Reizungen der Atemwege und der Augen

2710 Bauarbeiter sind nach Angaben der Gewerkschaft Bau im Landkreis Vorpommern-Rügen bei der Arbeit Dieselabgasen ausgesetzt. Dazu kommen ungezählte Anwohner von innerstädtischen Baustellen.

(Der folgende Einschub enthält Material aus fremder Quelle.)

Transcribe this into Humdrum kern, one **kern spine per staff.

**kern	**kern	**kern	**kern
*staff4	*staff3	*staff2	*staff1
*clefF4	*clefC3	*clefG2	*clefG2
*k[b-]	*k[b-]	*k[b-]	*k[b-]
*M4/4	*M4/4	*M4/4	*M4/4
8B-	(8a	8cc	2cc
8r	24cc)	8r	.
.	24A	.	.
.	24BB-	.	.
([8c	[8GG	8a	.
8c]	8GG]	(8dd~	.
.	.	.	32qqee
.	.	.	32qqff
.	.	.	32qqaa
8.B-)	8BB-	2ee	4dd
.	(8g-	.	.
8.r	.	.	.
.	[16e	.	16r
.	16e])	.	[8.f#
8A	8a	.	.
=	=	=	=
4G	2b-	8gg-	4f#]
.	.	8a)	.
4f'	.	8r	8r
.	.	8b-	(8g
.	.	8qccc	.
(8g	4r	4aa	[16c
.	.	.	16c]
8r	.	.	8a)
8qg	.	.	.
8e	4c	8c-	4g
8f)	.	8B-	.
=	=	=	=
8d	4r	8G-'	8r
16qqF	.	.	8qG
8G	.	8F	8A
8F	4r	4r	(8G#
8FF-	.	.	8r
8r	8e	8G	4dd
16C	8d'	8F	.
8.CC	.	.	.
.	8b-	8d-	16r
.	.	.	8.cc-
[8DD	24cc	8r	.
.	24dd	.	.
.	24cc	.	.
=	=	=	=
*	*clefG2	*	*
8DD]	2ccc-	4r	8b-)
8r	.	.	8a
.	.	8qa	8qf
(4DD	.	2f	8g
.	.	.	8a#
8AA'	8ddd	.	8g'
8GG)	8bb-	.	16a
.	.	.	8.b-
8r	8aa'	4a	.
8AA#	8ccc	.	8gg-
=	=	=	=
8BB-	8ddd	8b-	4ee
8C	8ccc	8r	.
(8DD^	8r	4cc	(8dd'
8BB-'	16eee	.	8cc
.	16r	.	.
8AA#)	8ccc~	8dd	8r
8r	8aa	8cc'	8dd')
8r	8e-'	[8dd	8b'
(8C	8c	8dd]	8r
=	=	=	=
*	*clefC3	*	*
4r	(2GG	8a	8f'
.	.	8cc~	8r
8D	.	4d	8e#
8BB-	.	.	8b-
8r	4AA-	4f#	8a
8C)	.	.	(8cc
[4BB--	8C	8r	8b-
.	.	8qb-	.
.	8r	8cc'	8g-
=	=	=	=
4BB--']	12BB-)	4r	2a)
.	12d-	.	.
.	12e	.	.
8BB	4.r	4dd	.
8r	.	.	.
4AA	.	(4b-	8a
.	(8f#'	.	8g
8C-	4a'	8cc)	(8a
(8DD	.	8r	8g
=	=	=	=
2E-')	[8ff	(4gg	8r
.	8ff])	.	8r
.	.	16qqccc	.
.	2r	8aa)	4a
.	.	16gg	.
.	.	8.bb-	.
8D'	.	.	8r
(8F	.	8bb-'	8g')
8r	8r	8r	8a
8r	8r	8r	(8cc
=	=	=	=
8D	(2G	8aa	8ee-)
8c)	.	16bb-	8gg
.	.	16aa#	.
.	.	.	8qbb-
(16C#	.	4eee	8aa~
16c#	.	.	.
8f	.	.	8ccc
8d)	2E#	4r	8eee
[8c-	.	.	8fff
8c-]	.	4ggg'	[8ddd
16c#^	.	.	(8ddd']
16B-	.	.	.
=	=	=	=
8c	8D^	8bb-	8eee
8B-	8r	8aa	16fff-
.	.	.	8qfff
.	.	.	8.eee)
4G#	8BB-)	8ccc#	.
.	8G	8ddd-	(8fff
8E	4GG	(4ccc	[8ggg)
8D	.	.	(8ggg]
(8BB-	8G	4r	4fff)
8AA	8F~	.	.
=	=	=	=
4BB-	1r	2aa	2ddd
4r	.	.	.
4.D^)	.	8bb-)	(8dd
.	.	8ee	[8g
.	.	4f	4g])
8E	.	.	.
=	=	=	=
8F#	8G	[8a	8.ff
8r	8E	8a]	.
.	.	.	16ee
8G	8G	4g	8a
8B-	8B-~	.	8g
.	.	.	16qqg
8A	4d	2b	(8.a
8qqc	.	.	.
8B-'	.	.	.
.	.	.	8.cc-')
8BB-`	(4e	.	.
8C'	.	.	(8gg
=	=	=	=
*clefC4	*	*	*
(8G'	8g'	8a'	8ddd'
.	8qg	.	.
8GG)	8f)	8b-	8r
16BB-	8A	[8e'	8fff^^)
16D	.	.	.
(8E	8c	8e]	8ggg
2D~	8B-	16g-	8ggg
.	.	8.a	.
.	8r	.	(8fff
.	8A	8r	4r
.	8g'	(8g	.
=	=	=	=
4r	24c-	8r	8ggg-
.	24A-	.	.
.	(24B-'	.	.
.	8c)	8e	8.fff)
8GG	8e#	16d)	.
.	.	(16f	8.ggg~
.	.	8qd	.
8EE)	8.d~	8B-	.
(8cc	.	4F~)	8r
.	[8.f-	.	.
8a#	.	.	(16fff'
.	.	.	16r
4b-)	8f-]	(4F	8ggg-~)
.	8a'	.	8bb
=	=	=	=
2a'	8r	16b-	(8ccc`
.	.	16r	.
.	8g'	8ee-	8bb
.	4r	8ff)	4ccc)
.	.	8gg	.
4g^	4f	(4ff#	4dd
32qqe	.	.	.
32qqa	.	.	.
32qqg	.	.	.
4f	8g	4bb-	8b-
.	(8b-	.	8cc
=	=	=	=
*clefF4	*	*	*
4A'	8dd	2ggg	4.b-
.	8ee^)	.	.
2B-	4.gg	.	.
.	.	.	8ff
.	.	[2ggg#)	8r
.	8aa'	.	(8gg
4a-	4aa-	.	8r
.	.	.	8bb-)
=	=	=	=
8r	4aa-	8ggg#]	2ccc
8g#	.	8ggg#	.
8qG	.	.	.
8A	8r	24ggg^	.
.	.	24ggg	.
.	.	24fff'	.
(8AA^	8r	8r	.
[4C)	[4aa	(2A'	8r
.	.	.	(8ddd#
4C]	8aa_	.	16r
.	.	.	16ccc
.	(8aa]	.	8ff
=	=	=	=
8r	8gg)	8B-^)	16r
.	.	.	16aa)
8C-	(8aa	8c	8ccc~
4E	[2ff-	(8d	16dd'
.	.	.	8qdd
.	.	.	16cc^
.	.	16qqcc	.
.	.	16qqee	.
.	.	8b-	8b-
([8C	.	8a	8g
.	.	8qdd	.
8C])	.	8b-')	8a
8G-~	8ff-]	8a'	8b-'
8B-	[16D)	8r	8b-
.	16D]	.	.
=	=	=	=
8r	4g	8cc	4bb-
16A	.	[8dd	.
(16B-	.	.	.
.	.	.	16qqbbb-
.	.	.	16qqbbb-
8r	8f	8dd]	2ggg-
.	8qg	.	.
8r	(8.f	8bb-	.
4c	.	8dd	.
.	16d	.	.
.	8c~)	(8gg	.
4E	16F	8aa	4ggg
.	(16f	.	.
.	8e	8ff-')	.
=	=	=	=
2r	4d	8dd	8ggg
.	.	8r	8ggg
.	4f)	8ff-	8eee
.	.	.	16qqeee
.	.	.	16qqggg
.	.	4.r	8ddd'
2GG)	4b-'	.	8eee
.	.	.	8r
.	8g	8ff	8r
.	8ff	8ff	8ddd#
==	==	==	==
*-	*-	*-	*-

Ungefilterte Dieselabgase aus Baufahrzeugen sollen nach Gewerkschaftsangaben in Städten bis zu einem Viertel aller Stickstoffemissionen ausmachen.

Abgase von Dieselmotoren enthalten laut der Technischen Regel Gefahrstoffe (TRGS 554) Stickoxide, Kohlenmonoxid und -dioxid, Schwefeldioxid, Ruß mit Anlagerungen, u. a.

polyzyklische aromatische Kohlenwasserstoffe (PAK).

Emissionen von Dieselmotoren (DME) können Reizungen der Schleimhaut der Atemwege und der Augen verursachen. Beeinträchtigung der Lungenfunktion ist durch die chronische DME-Einwirkungen durchaus möglich.

Um Arbeitnehmer zu schützen, sind laut TRGS 554 Arbeitsverfahren so zu gestalten, dass DME nicht frei werden, soweit dies nach dem Stand der Technik möglich ist.

Maßnahmen zur Minderung von DME sind etwa die Verwendung schadstoffarmer Dieselmotoren und die Verwendung von Dieselpartikelfiltern nach 4.1.3. der TRGS 554.